Speaking for the first time after the billionaire’s shock US election victory, Mexican diplomat Patricia Espinosa said it was early days but that she was “open” to dialogue.
“We believe we have lots of information to provide… of the opportunities and challenges but at same time hoping for a better world for everybody,” she said.
Speculation over the Republican candidate’s low carbon plans has raged since the result dropped in week one of the annual UN climate summit in Marrakech, Morocco
Trump is on record calling global warming a hoax and threatened to “cancel” the deal reached by 195 countries last December to try and limit emissions from burning fossil fuels.
His candidates for cabinet include the co-founder of oil products company Lucas Oil, former Alaska governor and climate change sceptic Sarah Palin and Oklahoma oilman Harold Hamm.
Incoming vice president Mike Pence now reckons there’s no doubt humans are making the planet warmer, although back in 2001 he wrote it was a “myth”.

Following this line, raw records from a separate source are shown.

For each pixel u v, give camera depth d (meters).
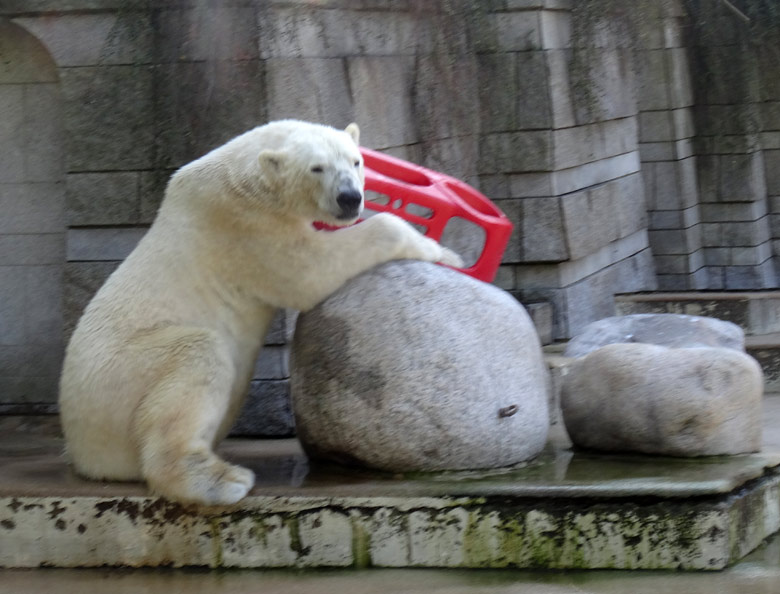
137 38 8.34
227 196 6.43
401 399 6.30
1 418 8.93
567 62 11.49
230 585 5.84
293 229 6.44
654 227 15.21
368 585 5.79
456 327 6.41
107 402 6.21
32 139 8.84
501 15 11.05
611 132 12.67
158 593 5.75
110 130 8.44
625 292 12.73
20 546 6.21
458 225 10.59
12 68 8.79
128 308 6.40
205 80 8.22
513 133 11.13
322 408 6.50
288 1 8.26
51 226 8.89
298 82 8.30
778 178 16.72
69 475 6.65
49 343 8.97
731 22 15.48
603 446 7.06
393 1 9.56
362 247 6.54
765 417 9.06
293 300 6.59
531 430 6.61
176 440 6.02
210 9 8.16
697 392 6.71
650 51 14.85
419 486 6.06
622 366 6.94
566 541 5.96
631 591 5.63
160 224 6.65
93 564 6.18
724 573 5.87
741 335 8.15
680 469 6.44
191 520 6.10
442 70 10.13
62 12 8.38
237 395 6.76
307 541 6.06
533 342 6.80
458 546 6.00
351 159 6.40
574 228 11.30
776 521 6.62
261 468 6.86
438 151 10.10
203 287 6.51
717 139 15.79
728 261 16.00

Climate change directly impacts everyone across all seven continents. We all must do our part to #ActOnClimate. pic.twitter.com/7IvF6SwWDV
— John Kerry (@JohnKerry) November 11, 2016
In a pointed rebuke to climate-denying Republicans, secretary of state John Kerry this week flew to Antarctica “to see firsthand the drastic impacts of climate change.”
Kerry is slated to attend the Marrakech COP22 summit next week along with France president Francois Hollande: both are expected to emphasise the diplomatic costs any country that backtracks on its commitments could face.

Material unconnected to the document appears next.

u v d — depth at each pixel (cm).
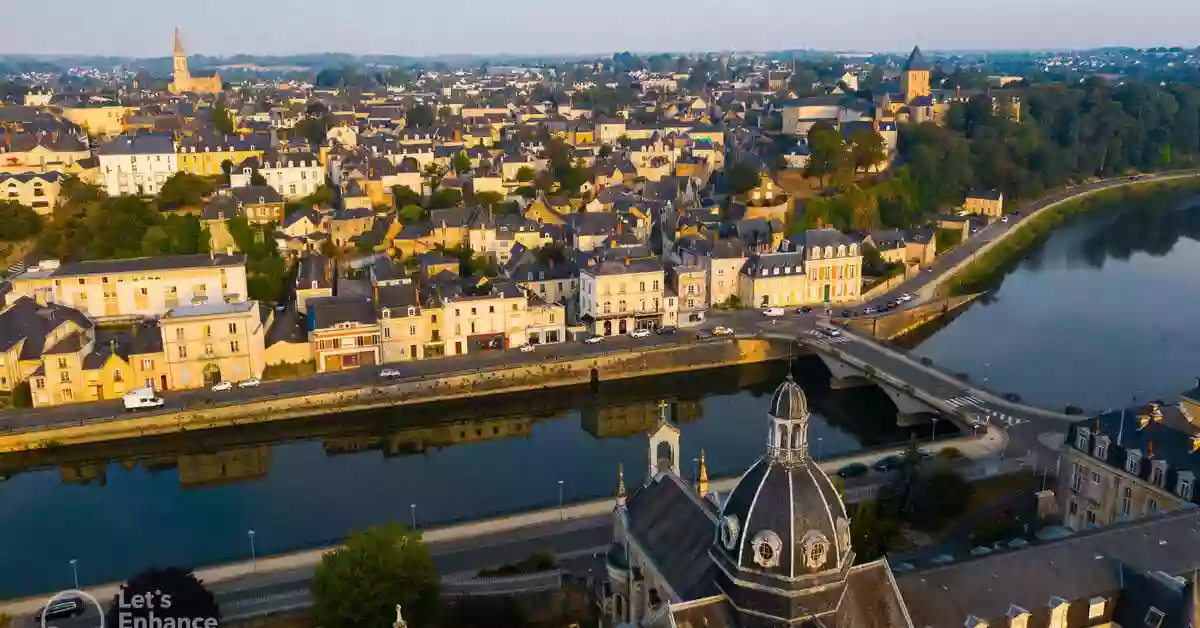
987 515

And in a sign that global emission-slashing strategies may already be shifting, the head of C40, which represents 80 cities including New York, Los Angeles and Washington DC proposed a new alliance of progressive sub-state leaders.
“I am a bit worried by what he has said,” said Anne Hidalgo, Mayor of Paris. “We mayors are saying this [Paris climate] agreement will enter into force – it is the future that is at stake.”
Nearly 60% of people now live in urban areas, accounting for 70% of global greenhouse gas emissions.
Mayors were “autonomous” from national leaders argued Hidalgo, allowing them to develop carbon-cutting policies even if their national leaders hold a different view.